Granville Redmond produced a body of work that captured California’s diverse topography, vegetation, and color. Born in Philadelphia, he was deafened by scarlet fever as a toddler. Soon after, the family moved to San Jose, California, and in 1879 he became a student at the California School for the Deaf in Berkeley, where he studied under artists Theophilus Hope d’Estrella and Douglas Tilden. He also studied at the California School of Design in San Francisco under Raymond Dabb Yelland, Amédée Joullin, and Arthur Mathews. Mathews' tonal palette and compositional simplicity in particular influenced Redmond’s early work. Redmond then continued his studies at the Académie Julian in Paris. After more than four years in France, he returned to California and settled in Los Angeles in 1898.
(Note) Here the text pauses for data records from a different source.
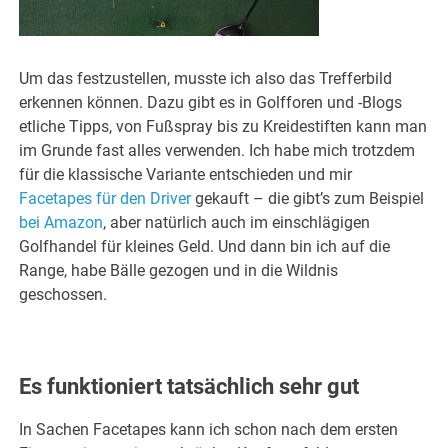
Um das festzustellen, musste ich also das Trefferbild
erkennen können. Dazu gibt es in Golfforen und -Blogs
etliche Tipps, von Fußspray bis zu Kreidestiften kann man
im Grunde fast alles verwenden. Ich habe mich trotzdem
für die klassische Variante entschieden und mir
Facetapes für den Driver
gekauft – die gibt’s zum Beispiel
bei Amazon
, aber natürlich auch im einschlägigen
Golfhandel für kleines Geld. Und dann bin ich auf die
Range, habe Bälle gezogen und in die Wildnis
geschossen.
Es funktioniert tatsächlich sehr gut
In Sachen Facetapes kann ich schon nach dem ersten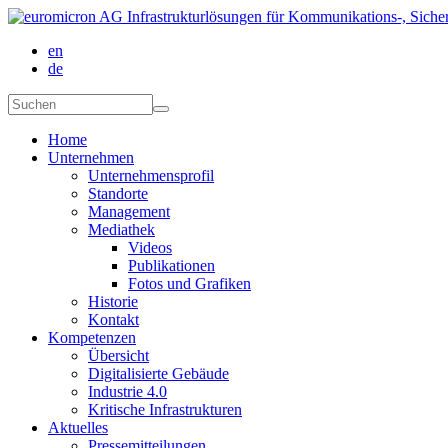
Direkt zum Inhalt
en
de
Suchformular
Suchen
Home
Unternehmen
Unternehmensprofil
Standorte
Management
Mediathek
Videos
Publikationen
Fotos und Grafiken
Historie
Kontakt
Kompetenzen
Übersicht
Digitalisierte Gebäude
Industrie 4.0
Kritische Infrastrukturen
Aktuelles
Pressemitteilungen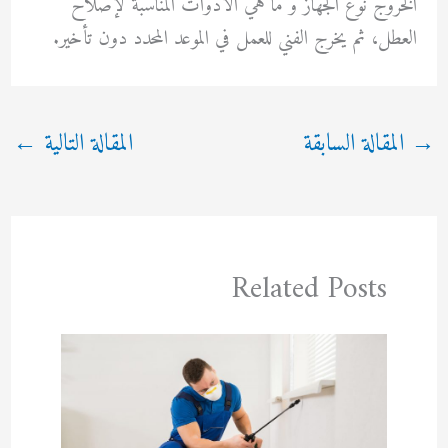
الخروج نوع الجهاز و ما هي الأدوات المناسبة لإصلاح
العطل، ثم يخرج الفني للعمل في الموعد المحدد دون تأخير.
→
المقالة السابقة
المقالة التالية
←
Related Posts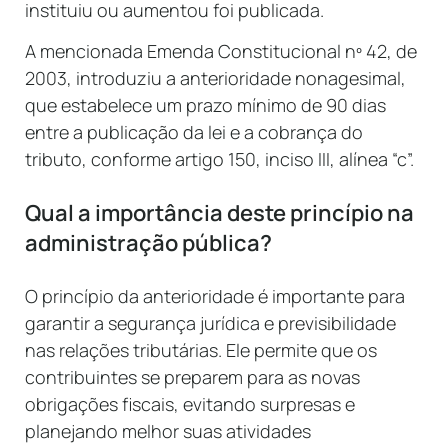
instituiu ou aumentou foi publicada.
A mencionada Emenda Constitucional nº 42, de
2003, introduziu a anterioridade nonagesimal,
que estabelece um prazo mínimo de 90 dias
entre a publicação da lei e a cobrança do
tributo, conforme artigo 150, inciso III, alínea “c”.
Qual a importância deste princípio na
administração pública?
O princípio da anterioridade é importante para
garantir a segurança jurídica e previsibilidade
nas relações tributárias. Ele permite que os
contribuintes se preparem para as novas
obrigações fiscais, evitando surpresas e
planejando melhor suas atividades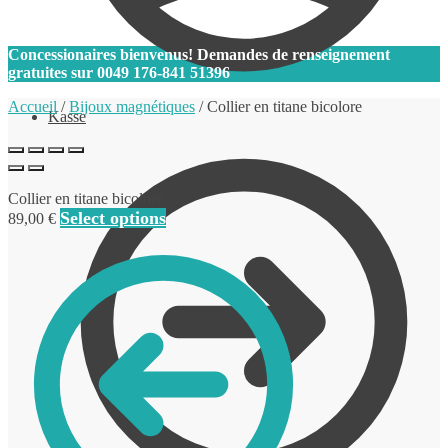
0
Concessionaires bienvenus! Demandes de renseignement
gratuites sur
0049 176-841 51396
Accueil
/
Bijoux magnétiques
/
Collier en titane bicolore
Kasse
Collier en titane bicolore
Select options
89,00
€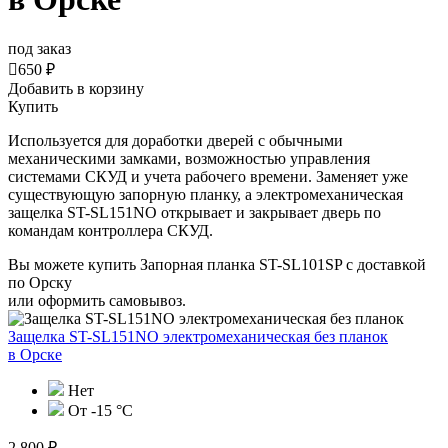
под заказ

650 ₽
Добавить в корзину
Купить
Используется для доработки дверей с обычными
механическими замками, возможностью управления
системами СКУД и учета рабочего времени. Заменяет уже
существующую запорную планку, а электромеханическая
защелка
ST
-
SL
151
NO
открывает и закрывает дверь по
командам контроллера СКУД.
Вы можете купить Запорная планка ST-SL101SP с доставкой
по Орску
или оформить самовывоз.
Защелка ST-SL151NO электромеханическая без планок
в Орске
Нет
От -15 °C
2 800 ₽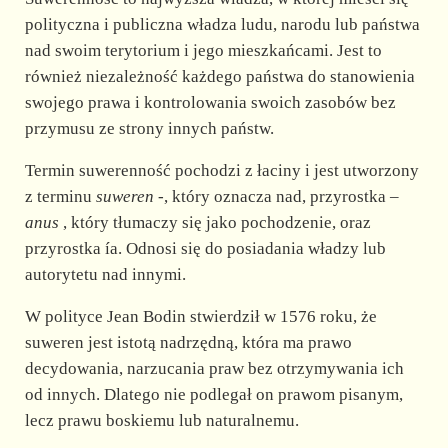
polityczna i publiczna władza ludu, narodu lub państwa
nad swoim terytorium i jego mieszkańcami. Jest to
również niezależność każdego państwa do stanowienia
swojego prawa i kontrolowania swoich zasobów bez
przymusu ze strony innych państw.
Termin suwerenność pochodzi z łaciny i jest utworzony
z terminu
suweren
-, który oznacza nad, przyrostka –
anus
, który tłumaczy się jako pochodzenie, oraz
przyrostka ía. Odnosi się do posiadania władzy lub
autorytetu nad innymi.
W polityce Jean Bodin stwierdził w 1576 roku, że
suweren jest istotą nadrzędną, która ma prawo
decydowania, narzucania praw bez otrzymywania ich
od innych. Dlatego nie podlegał on prawom pisanym,
lecz prawu boskiemu lub naturalnemu.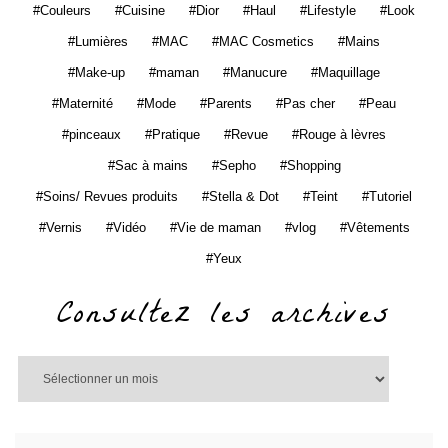
Couleurs
Cuisine
Dior
Haul
Lifestyle
Look
Lumières
MAC
MAC Cosmetics
Mains
Make-up
maman
Manucure
Maquillage
Maternité
Mode
Parents
Pas cher
Peau
pinceaux
Pratique
Revue
Rouge à lèvres
Sac à mains
Sepho
Shopping
Soins/ Revues produits
Stella & Dot
Teint
Tutoriel
Vernis
Vidéo
Vie de maman
vlog
Vêtements
Yeux
Consultez les archives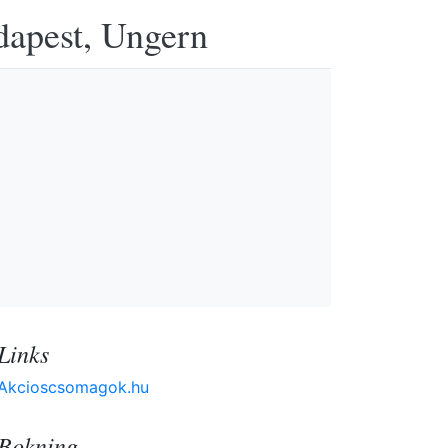
udapest, Ungern
Links
Akcioscsomagok.hu
Bokning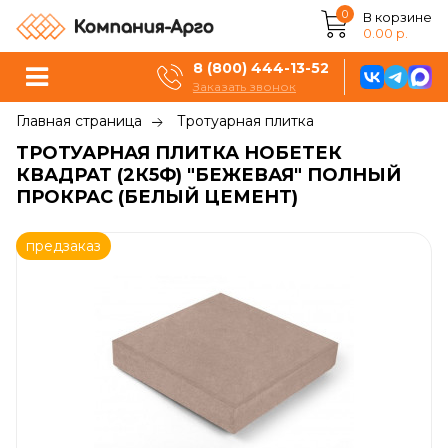
0
В корзине
0.00 р.
8 (800) 444-13-52
Заказать звонок
Главная страница
Тротуарная плитка
ТРОТУАРНАЯ ПЛИТКА НОБЕТЕК
КВАДРАТ (2К5Ф) "БЕЖЕВАЯ" ПОЛНЫЙ
ПРОКРАС (БЕЛЫЙ ЦЕМЕНТ)
предзаказ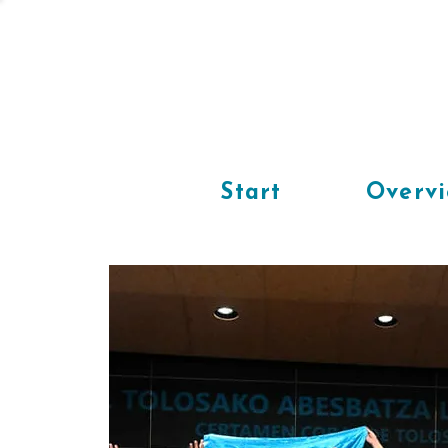
Start
Overv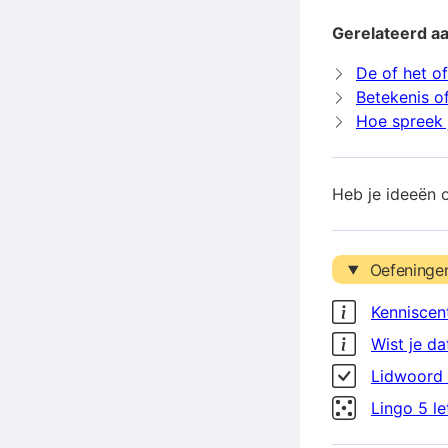
Gerelateerd aa
De of het of
Betekenis of
Hoe spreek j
Heb je ideeën 
Oefeninge
Kenniscen
Wist je da
Lidwoord 
Lingo 5 l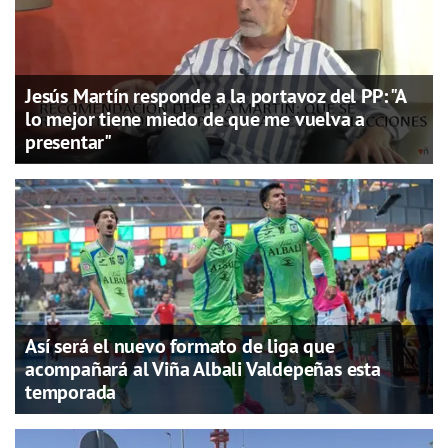
Jesús Martín responde a la portavoz del PP: "A
lo mejor tiene miedo de que me vuelva a
presentar"
Así será el nuevo formato de liga que
acompañará al Viña Albali Valdepeñas esta
temporada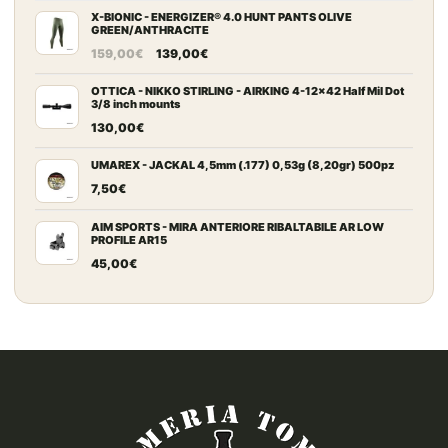
X-BIONIC - ENERGIZER® 4.0 HUNT PANTS OLIVE
GREEN/ANTHRACITE
Il
Il
159,00
€
139,00
€
prezzo
prezzo
originale
attuale
OTTICA - NIKKO STIRLING - AIRKING 4-12x42 Half Mil Dot
3/8 inch mounts
era:
è:
130,00
€
159,00€.
139,00€.
UMAREX - JACKAL 4,5mm (.177) 0,53g (8,20gr) 500pz
7,50
€
AIM SPORTS - MIRA ANTERIORE RIBALTABILE AR LOW
PROFILE AR15
45,00
€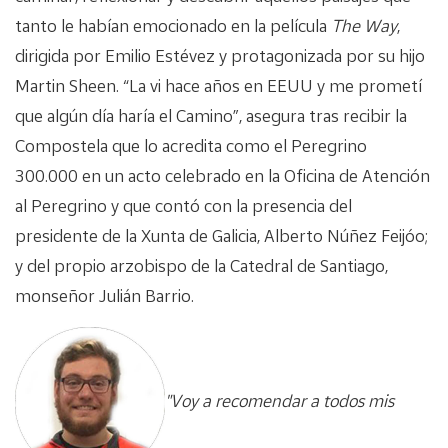
tanto le habían emocionado en la película
The Way
,
dirigida por Emilio Estévez y protagonizada por su hijo
Martin Sheen. “La vi hace años en EEUU y me prometí
que algún día haría el Camino”, asegura tras recibir la
Compostela que lo acredita como el Peregrino
300.000 en un acto celebrado en la Oficina de Atención
al Peregrino y que contó con la presencia del
presidente de la Xunta de Galicia, Alberto Núñez Feijóo;
y del propio arzobispo de la Catedral de Santiago,
monseñor Julián Barrio.
"Voy a recomendar a todos mis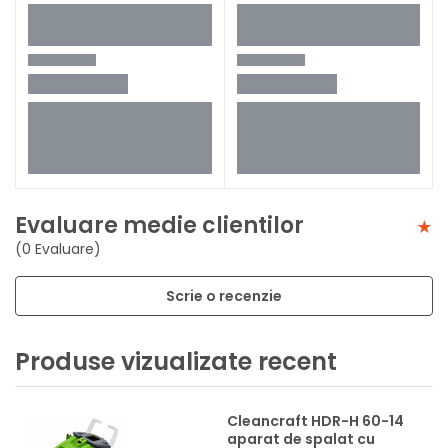
Evaluare medie clientilor
(0 Evaluare)
Scrie o recenzie
Produse vizualizate recent
Cleancraft HDR-H 60-14
aparat de spalat cu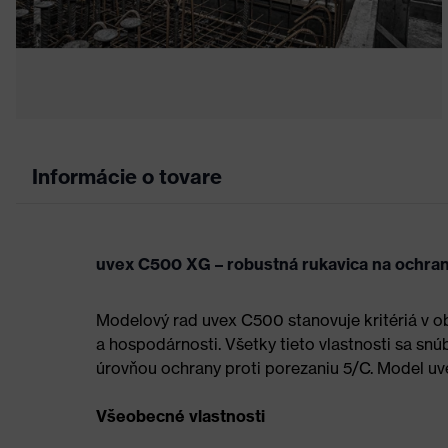
Informácie o tovare
uvex C500 XG – robustná rukavica na ochran
Modelový rad uvex C500 stanovuje kritériá v obl
a hospodárnosti. Všetky tieto vlastnosti sa snú
úrovňou ochrany proti porezaniu 5/C. Model uv
Všeobecné vlastnosti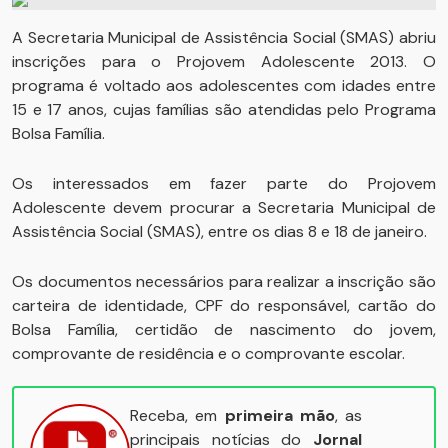
A Secretaria Municipal de Assistência Social (SMAS) abriu
inscrições para o Projovem Adolescente 2013. O
programa é voltado aos adolescentes com idades entre
15 e 17 anos, cujas famílias são atendidas pelo Programa
Bolsa Família.
Os interessados em fazer parte do Projovem
Adolescente devem procurar a Secretaria Municipal de
Assistência Social (SMAS), entre os dias 8 e 18 de janeiro.
Os documentos necessários para realizar a inscrição são
carteira de identidade, CPF do responsável, cartão do
Bolsa Família, certidão de nascimento do jovem,
comprovante de residência e o comprovante escolar.
Receba, em
primeira mão
, as
principais notícias do
Jornal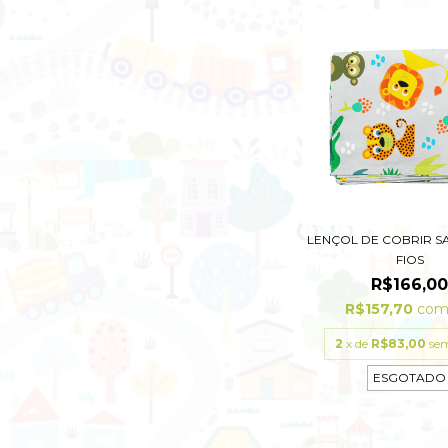
LENÇOL DE COBRIR S
FIOS
R$166,0
R$157,70
co
2
x de
R$83,00
sem
ESGOTADO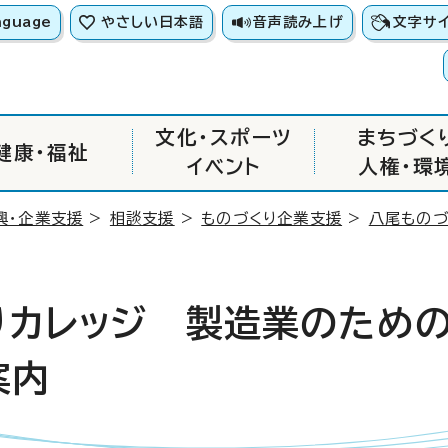
nguage
やさしい日本語
音声読み上げ
文字サ
文化・スポーツ
まちづく
健康・福祉
イベント
人権・環
興・企業支援
>
相談支援
>
ものづくり企業支援
>
八尾ものづ
りカレッジ 製造業のための
案内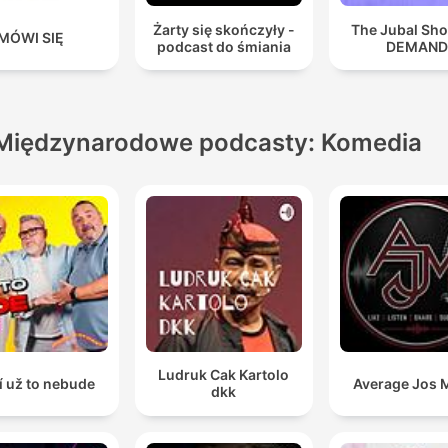
Żarty się skończyły -
The Jubal Sh
MÓWI SIĘ
podcast do śmiania
DEMAN
Międzynarodowe podcasty: Komedia
Ludruk Cak Kartolo
í už to nebude
Average Jos 
dkk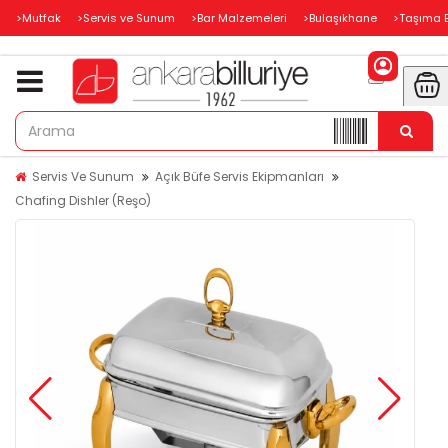
>Mutfak
>Servis ve Sunum
>Bar Malzemeleri
>Bulaşıkhane
>Taşıma 
Servis Ve Sunum
Açık Büfe Servis Ekipmanları
Chafing Dishler (Reşo)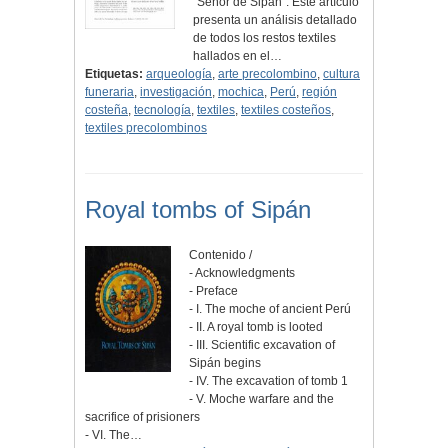
"Señor de Sipán". Este artículo
presenta un análisis detallado
de todos los restos textiles
hallados en el…
Etiquetas:
arqueología
,
arte precolombino
,
cultura
funeraria
,
investigación
,
mochica
,
Perú
,
región
costeña
,
tecnología
,
textiles
,
textiles costeños
,
textiles precolombinos
Royal tombs of Sipán
Contenido /
- Acknowledgments
- Preface
- I. The moche of ancient Perú
- II. A royal tomb is looted
- III. Scientific excavation of
Sipán begins
- IV. The excavation of tomb 1
- V. Moche warfare and the
sacrifice of prisioners
- VI. The…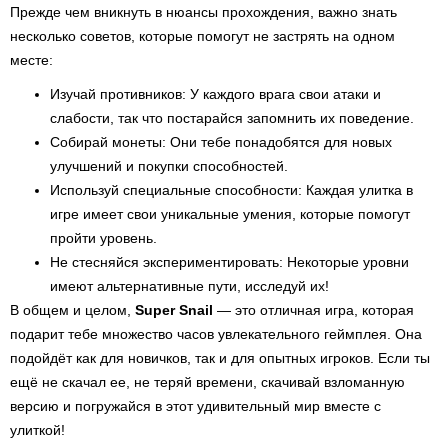
Прежде чем вникнуть в нюансы прохождения, важно знать
несколько советов, которые помогут не застрять на одном
месте:
Изучай противников: У каждого врага свои атаки и
слабости, так что постарайся запомнить их поведение.
Собирай монеты: Они тебе понадобятся для новых
улучшений и покупки способностей.
Используй специальные способности: Каждая улитка в
игре имеет свои уникальные умения, которые помогут
пройти уровень.
Не стесняйся экспериментировать: Некоторые уровни
имеют альтернативные пути, исследуй их!
В общем и целом,
Super Snail
— это отличная игра, которая
подарит тебе множество часов увлекательного геймплея. Она
подойдёт как для новичков, так и для опытных игроков. Если ты
ещё не скачал ее, не теряй времени, скачивай взломанную
версию и погружайся в этот удивительный мир вместе с
улиткой!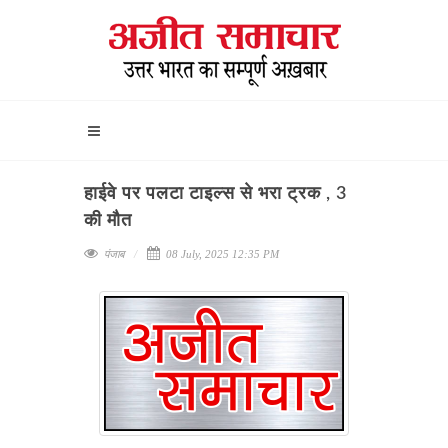
हाईवे पर पलटा टाइल्स से भरा ट्रक , 3
की मौत
पंजाब
08 July, 2025 12:35 PM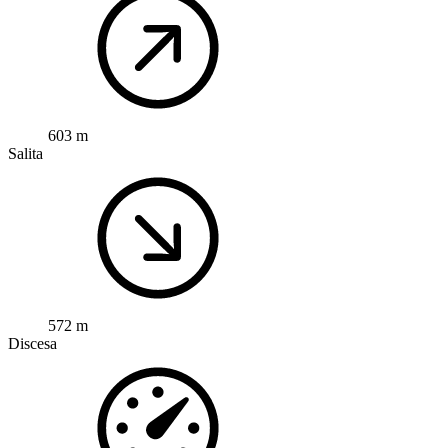
603 m
Salita
572 m
Discesa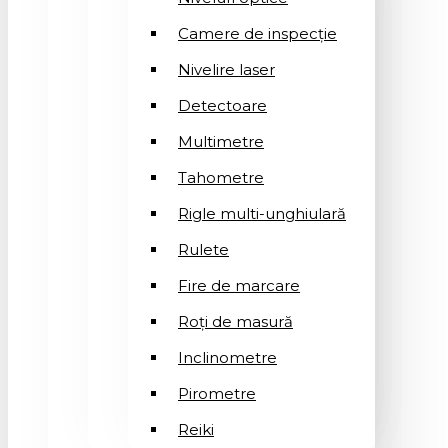
Camere de inspecție
Nivelire laser
Detectoare
Multimetre
Tahometre
Rigle multi-unghiulară
Rulete
Fire de marcare
Roți de masură
Inclinometre
Pirometre
Reiki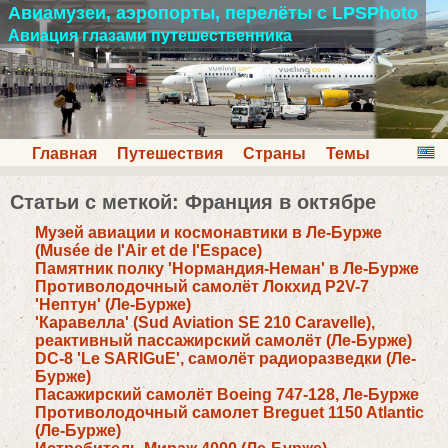
Авиамузеи, аэропорты, перелёты с LPSPhoto
Авиация глазами путешественника
Главная
Путешествия
Страны
Темы
Статьи с меткой: Франция в октябре
Музей авиации и космонавтики в Ле-Бурже
(Musée de l'Air et de l'Espace)
Памятник полку 'Нормандия-Неман' в Ле-Бурже
Противолодочный самолёт Локхид P2V-7
'Нептун' (Ле-Бурже)
'Каравелла' (Sud Aviation SE 210 Caravelle),
реактивный пассажирский самолёт (Ле-Бурже)
DC-8 'Le SARIGuE', самолёт радиоразведки (Ле-
Бурже)
Пасажирский самолёт Boeing 747-128, Ле-Бурже
Противолодочный самолет Breguet 1150 Atlantic
(Ле-Бурже)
Redmond was inspired by the beauty of the California landscape, and many of his landscape paintings were in subdued tones, depicting land and sea at twilight or under softening veils of mist. The artist himself preferred to paint such scenes, but his poppy subjects were his most popular. In many early works, as in the painting Patch of Poppies, he managed to combine both impulses by including flowers in tonal settings. Many of Redmond’s colleagues felt that these introspective, tonal paintings elicited a sense of quietude informed both by his deafness and his contemplative nature. For others, the riotous color of his purely Impressionist works seemed to evoke his “great capacity for happiness.”(1)
(1) A. V. Ballin, “Granville Redmond, Artist,” Silent Worker (November 1925), 90.